Okay, so Republicans do think they need at least some Democrats to keep the government open. That should mean House GOP leaders will not be able to attach anything to the funding bill that would undermine Obama’s action.

 * GOP TO CAVE ON DEPORTATIONS (FOR NOW): As I suggest above, the Associated Press reports that Republicans will vote to fund the government “without additional immigration-related controversy” and “without tying it to any immediate change in immigration policy.”

But GOP leaders promise they will take the fight to Obama tyranny next year, by golly!

* GOP CLAIMS ABOUT OBAMA AND DEBT DEBUNKED: Glenn Kessler takes apart RNC chair Reince Priebus’ claim that Obama has “the worst record of any president when it comes to putting America deeper in debt.” As Kessler puts it: “when the numbers are placed in context, the national debt grew faster under Reagan than it has under Obama.”

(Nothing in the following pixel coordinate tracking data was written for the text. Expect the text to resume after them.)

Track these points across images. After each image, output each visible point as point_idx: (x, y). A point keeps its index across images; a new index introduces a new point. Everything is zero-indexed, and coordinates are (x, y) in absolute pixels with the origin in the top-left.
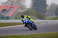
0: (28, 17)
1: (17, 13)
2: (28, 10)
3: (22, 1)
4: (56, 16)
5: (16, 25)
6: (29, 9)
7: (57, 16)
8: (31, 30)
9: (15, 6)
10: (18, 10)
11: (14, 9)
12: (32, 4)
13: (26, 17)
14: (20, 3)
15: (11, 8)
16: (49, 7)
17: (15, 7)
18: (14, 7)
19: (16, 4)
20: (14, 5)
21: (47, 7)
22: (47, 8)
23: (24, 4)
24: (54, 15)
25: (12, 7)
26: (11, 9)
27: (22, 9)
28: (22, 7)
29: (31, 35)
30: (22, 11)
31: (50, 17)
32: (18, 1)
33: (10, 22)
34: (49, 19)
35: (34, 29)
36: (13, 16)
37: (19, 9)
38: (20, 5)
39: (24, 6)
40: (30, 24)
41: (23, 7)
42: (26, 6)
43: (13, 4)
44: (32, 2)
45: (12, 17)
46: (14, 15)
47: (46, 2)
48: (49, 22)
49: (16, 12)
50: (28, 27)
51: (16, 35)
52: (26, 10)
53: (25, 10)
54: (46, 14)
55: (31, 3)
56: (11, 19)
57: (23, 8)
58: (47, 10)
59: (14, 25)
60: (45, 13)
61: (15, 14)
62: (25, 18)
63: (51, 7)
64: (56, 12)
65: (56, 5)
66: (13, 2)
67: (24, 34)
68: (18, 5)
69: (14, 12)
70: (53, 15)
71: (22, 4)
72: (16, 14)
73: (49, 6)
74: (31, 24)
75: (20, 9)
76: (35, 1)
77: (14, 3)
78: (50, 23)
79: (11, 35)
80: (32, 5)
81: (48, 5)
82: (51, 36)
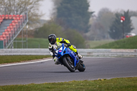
0: (65, 42)
1: (19, 32)
2: (45, 25)
3: (31, 4)
4: (111, 40)
5: (19, 62)
6: (49, 22)
7: (113, 40)
8: (72, 71)
9: (14, 16)
10: (22, 25)
11: (13, 24)
12: (54, 11)
13: (61, 42)
14: (26, 9)
15: (5, 19)
16: (95, 18)
17: (14, 18)
18: (12, 19)
19: (17, 11)
20: (11, 14)
21: (91, 19)
22: (92, 21)
23: (37, 12)
24: (107, 38)
25: (9, 19)
26: (6, 22)
27: (30, 22)
28: (32, 19)
29: (53, 86)
30: (31, 29)
31: (98, 41)
32: (22, 3)
33: (4, 54)
34: (94, 46)
35: (77, 70)
36: (10, 40)
37: (24, 22)
38: (26, 14)
39: (36, 15)
40: (69, 58)
41: (35, 17)
42: (40, 16)
43: (10, 11)
44: (54, 7)
45: (8, 43)
46: (12, 37)
47: (88, 6)
48: (96, 54)
49: (17, 31)
50: (65, 65)
51: (17, 86)
52: (42, 26)
53: (39, 25)
54: (88, 34)
55: (54, 9)
56: (5, 46)
57: (34, 20)
58: (90, 26)
59: (13, 62)
60: (87, 31)
61: (15, 34)
62: (57, 43)
63: (99, 17)
64: (111, 29)
65: (112, 13)
66: (10, 5)
67: (37, 83)
68: (23, 14)
69: (12, 30)
70: (104, 37)
71: (32, 11)
72: (16, 36)
73: (95, 16)
74: (72, 58)
75: (28, 24)
76: (61, 4)
77: (13, 8)
78: (98, 56)
79: (5, 85)
80: (54, 13)
81: (92, 13)
82: (100, 88)
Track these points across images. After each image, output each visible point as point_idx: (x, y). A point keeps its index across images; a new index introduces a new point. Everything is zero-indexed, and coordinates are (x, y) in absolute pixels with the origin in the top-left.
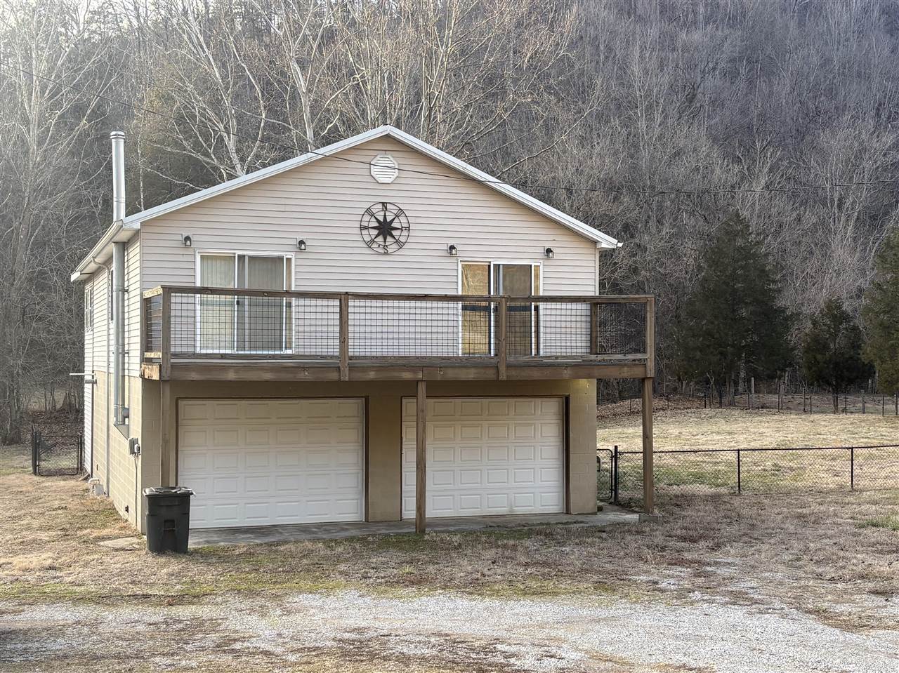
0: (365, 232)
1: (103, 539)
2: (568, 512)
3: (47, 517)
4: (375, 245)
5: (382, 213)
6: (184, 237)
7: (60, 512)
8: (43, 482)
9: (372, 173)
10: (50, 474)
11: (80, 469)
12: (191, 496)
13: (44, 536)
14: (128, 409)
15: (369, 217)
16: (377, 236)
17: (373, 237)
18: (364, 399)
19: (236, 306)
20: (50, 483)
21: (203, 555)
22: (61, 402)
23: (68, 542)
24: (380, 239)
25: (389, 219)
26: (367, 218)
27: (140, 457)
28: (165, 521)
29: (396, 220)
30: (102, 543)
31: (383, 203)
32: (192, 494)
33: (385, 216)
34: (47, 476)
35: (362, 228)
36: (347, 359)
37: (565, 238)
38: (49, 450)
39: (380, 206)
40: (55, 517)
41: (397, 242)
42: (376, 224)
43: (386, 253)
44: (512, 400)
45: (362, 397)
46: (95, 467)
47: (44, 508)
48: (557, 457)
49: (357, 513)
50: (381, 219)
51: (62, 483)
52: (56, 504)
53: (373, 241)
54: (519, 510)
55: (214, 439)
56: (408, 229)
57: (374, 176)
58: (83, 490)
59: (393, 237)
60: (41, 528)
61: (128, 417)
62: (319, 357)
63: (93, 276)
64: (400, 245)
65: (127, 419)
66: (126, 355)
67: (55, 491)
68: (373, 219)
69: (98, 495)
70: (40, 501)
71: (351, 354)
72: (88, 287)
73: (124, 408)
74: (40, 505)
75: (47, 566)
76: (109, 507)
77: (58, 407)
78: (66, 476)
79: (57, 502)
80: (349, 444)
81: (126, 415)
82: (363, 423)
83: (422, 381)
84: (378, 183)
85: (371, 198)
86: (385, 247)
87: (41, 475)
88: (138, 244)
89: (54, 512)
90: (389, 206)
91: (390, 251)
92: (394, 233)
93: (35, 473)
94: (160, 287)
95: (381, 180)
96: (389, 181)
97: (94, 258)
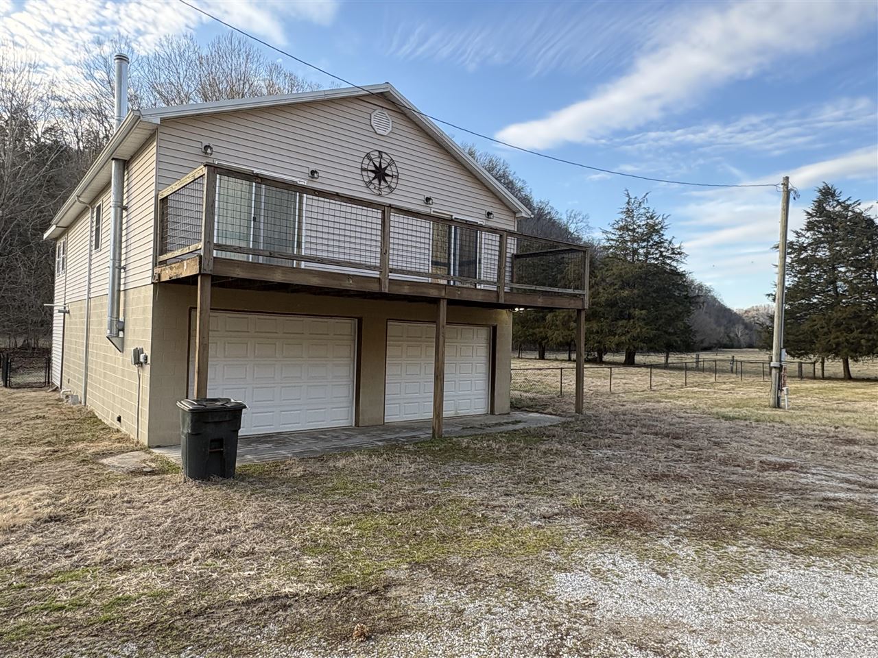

Faster than under Saint Ronald Reagan? Nothing to see here. Such claims about debt under Obama will probably be key to Republican efforts to attack Hillary Clinton, so get ready to hear a lot of this stuff, debunked or not.

* RELEASE THE TORTURE REPORT: NBC News reports:

Senior intelligence officials briefed the White House and Congress that there was a “heightened potential” that releasing the so-called Senate “torture report” could provoke violence overseas, a senior intelligence official told NBC News.

Secretary of State John Kerry called Senate Intelligence Committee chair Dianne Feinstein to raise concerns about the timing of the release of the report into Bush-era CIA torture and rendition. It is expected to be released this week, however. The alternative would be waiting until the GOP controls the Senate.

* AND GOP ‘REWARDED’ FOR HURTING ECONOMY: Paul Krugman looks at the good economic news and notes that the recovery would have been a lot more robust if it weren’t for scorched earth GOP opposition and deep cuts to government spending and employment:

At this point we have enough data points to compare the job recovery under President Obama with the job recovery under former President George W. Bush…by any measure you might choose — but especially if you compare rates of job creation in the private sector — the Obama recovery has been stronger and faster…we can now say with confidence that the recovery’s weakness had nothing to do with Mr. Obama’s (falsely) alleged anti-business slant. What it reflected, instead, was the damage done by government paralysis — paralysis that has, alas, richly rewarded the very politicians who caused it.